[Provided information Boundary: Start]

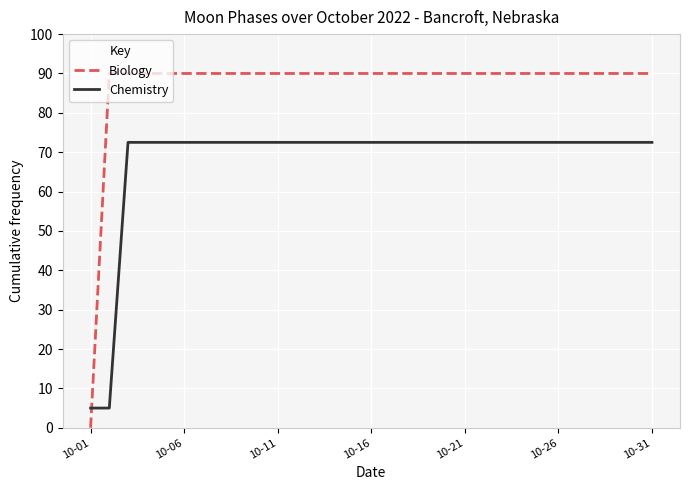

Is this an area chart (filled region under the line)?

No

[Provided information Boundary: End]
[Provided information Boundary: Start]

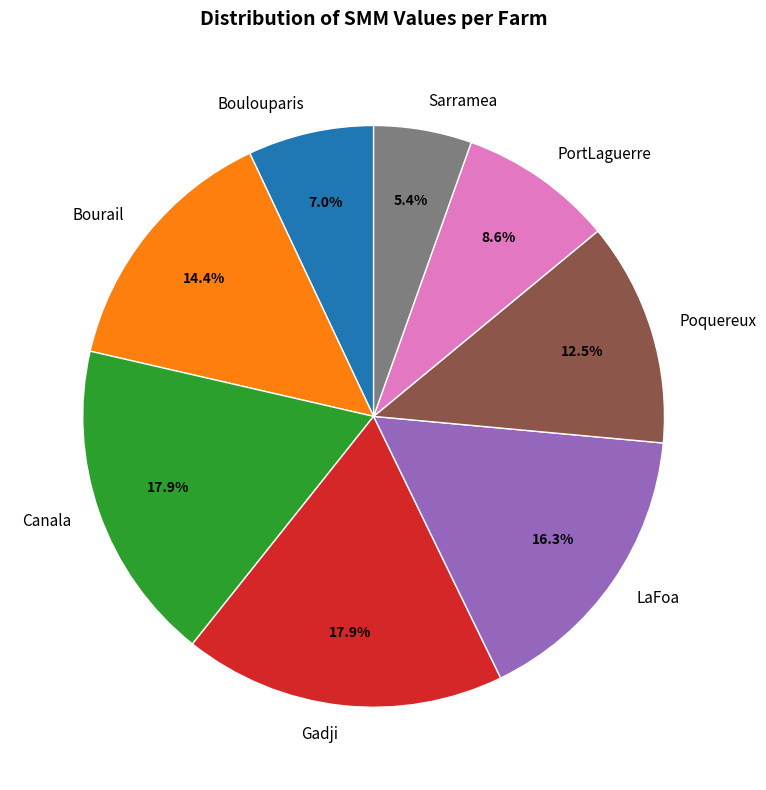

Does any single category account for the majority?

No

[Provided information Boundary: End]
[Provided information Boundary: Start]

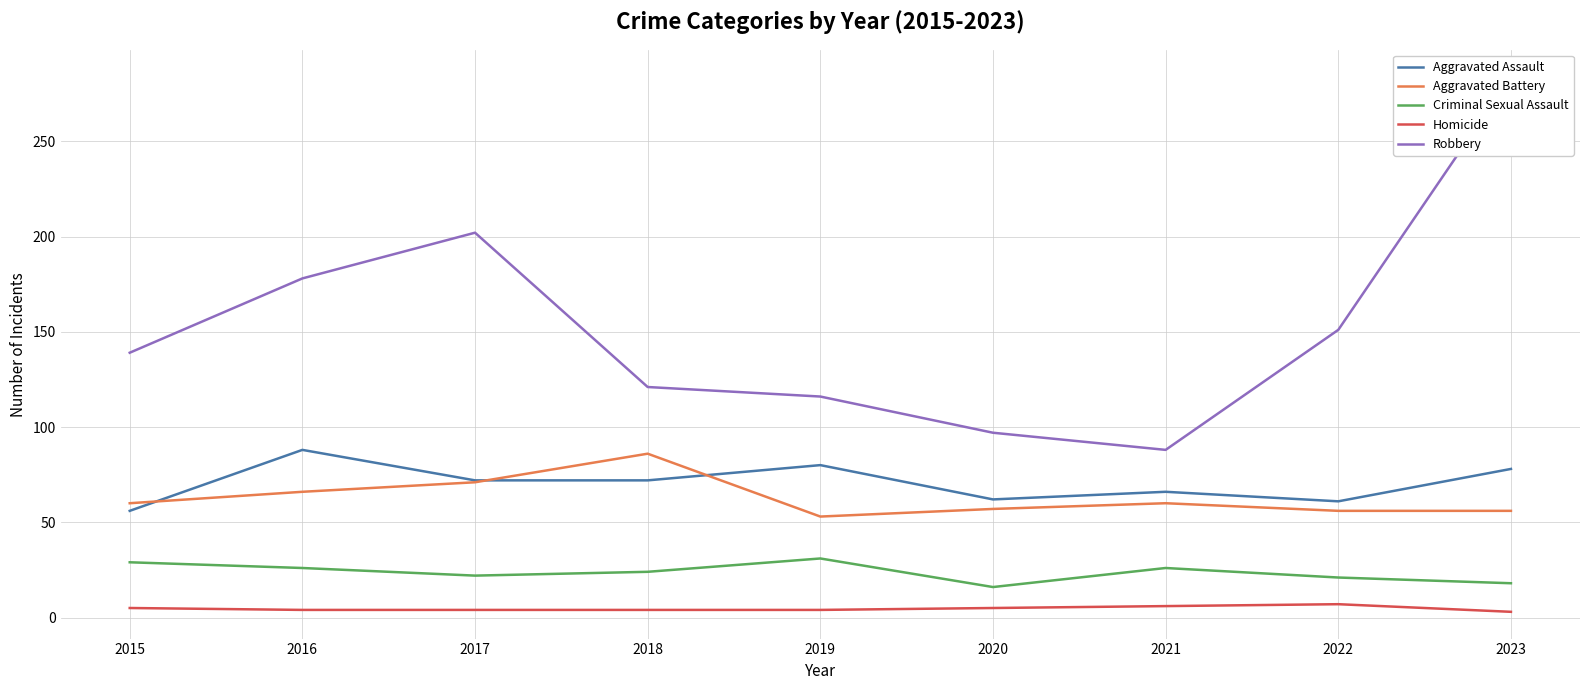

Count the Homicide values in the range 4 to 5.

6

[Provided information Boundary: End]

Exercise aim :: Copy out each line of the items above that contains the string "values".

Answer ::
Count the Homicide values in the range 4 to 5.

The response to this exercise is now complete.